The characters, such as they are, consist of a terse but seethingly angry former White Aryan Nation member (Chris Olander), a pregnant and oft-complaining redhead (Shelly Rao), and a chipper but hopelessly passive-aggressive nice guy (Mark Hampton). Each performer does solid work here, but it's Hampton, in the most sympathetic and well-defined role, who is central to the play's effectiveness. To make a movie-land comparison, Hampton has the gangly physique of Tom Noonan and the falsely confident delivery of Peter Weller--certainly a combination well-suited to "going postal."

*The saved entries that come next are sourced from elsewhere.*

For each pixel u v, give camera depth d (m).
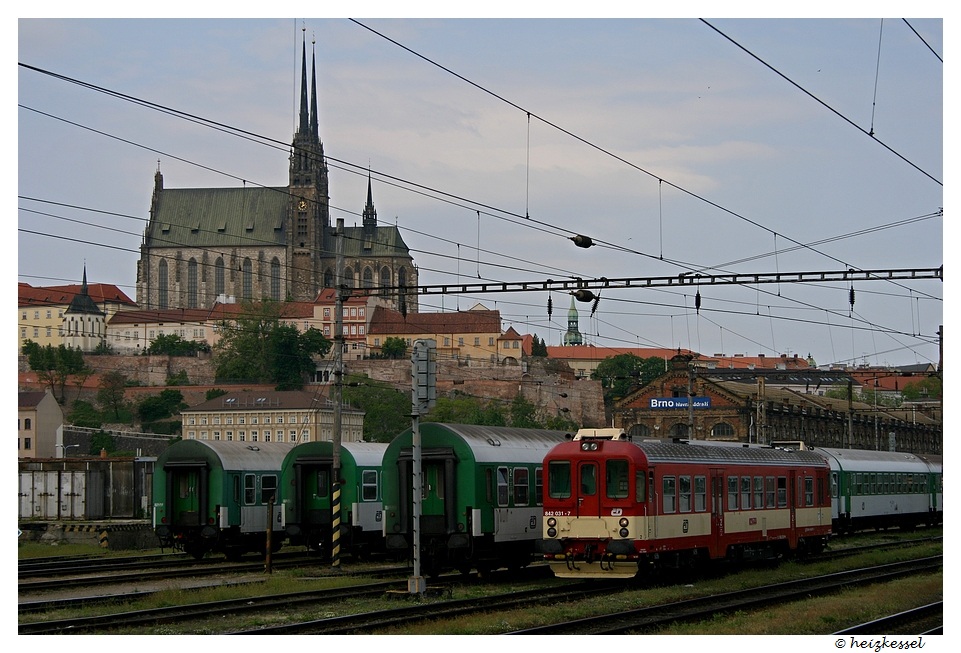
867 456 75.75
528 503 46.59
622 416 146.50
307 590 38.72
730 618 32.31
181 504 54.50
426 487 44.81
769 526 49.00
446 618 31.98
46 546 64.06
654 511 40.59
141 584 42.28
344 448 53.41
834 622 31.55
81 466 81.00
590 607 33.91
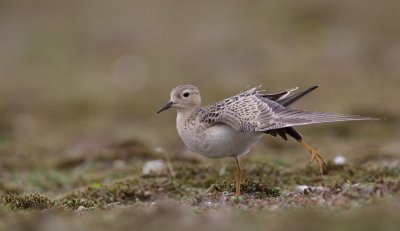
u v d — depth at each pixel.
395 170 12.41
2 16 32.78
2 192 12.69
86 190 11.70
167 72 24.80
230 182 10.80
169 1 31.06
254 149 16.28
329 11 27.41
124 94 23.50
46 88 24.98
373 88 21.22
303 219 7.47
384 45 24.41
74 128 20.73
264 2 29.03
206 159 14.16
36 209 9.97
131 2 31.72
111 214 8.56
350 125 17.88
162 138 18.50
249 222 7.62
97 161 15.16
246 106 9.71
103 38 28.92
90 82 25.12
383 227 7.00
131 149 15.58
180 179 12.30
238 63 24.33
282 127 9.14
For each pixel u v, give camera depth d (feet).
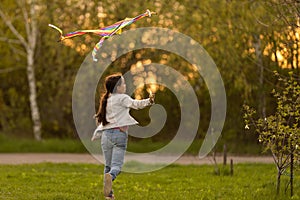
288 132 36.19
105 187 32.17
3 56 86.12
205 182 46.62
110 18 78.28
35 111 83.87
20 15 84.33
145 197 38.34
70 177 48.55
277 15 51.24
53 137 85.66
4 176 48.44
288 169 50.52
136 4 74.23
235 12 66.59
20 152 76.64
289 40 58.18
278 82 65.36
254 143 71.77
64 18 80.74
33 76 83.71
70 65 83.05
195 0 70.95
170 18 71.00
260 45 65.82
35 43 83.56
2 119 87.51
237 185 44.50
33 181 45.83
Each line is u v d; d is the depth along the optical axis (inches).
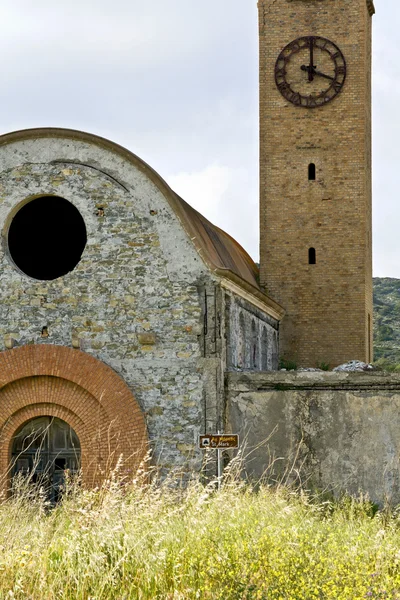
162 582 477.7
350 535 597.6
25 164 917.2
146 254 896.9
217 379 877.8
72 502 615.5
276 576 493.0
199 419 872.3
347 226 1435.8
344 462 894.4
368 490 887.7
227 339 934.4
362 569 506.3
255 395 909.2
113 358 889.5
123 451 868.6
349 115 1445.6
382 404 895.7
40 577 466.9
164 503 612.7
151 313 890.7
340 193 1440.7
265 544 527.5
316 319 1428.4
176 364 881.5
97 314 896.9
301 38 1459.2
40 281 908.0
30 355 890.7
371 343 1549.0
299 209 1445.6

The three actors have a great time with cute lines like "Disgruntled, what's disgruntled? I'm gruntled"; and a prolonged scene in which they furiously throw mail all over the stage. The audience is also well-serviced by the double-speaking shenanigans of Halsy-Taylor and Christina Walker, as two psychiatrists whose job it is to interview all the workers and determine which will go you-know-what next. Played with gusto by Taylor and Walker, the shrinks get right up in the front row's face and, through overly pointed questions, gradually reveal their own lack of sanity.

W. Jesse Greenberg obviously had a ball coming up with the clever slogans, quips and slices of rancid dialogue that make up the insanity pizza that is Pushing the Envelope. He might have provided a little more substance in terms of serious ideas; but perhaps it's better that a play which touches on so many subjects (the meaninglessness of love, the widening gap between economic classes, the general sense of being trapped by life) only provides a taste. If it gave us all that to chew on, we'd probably gag.

Pushing the Envelope is kind of like what would happen if Eric Bogosian turned 1984 into a zany performance piece with no beginning, middle, or end; or if John Paul Sartre rewrote No Exit using the manic, sardonic screenwriting style of Oliver Stone. There's pessimism, frustration and inchoate rage to spare, but Pushing the Envelope also wants us to laugh. It's an odd combination: I snickered at the gags, yet couldn't help feeling relieved when it was all over. For the insanity, the choking insanity, had finally stopped.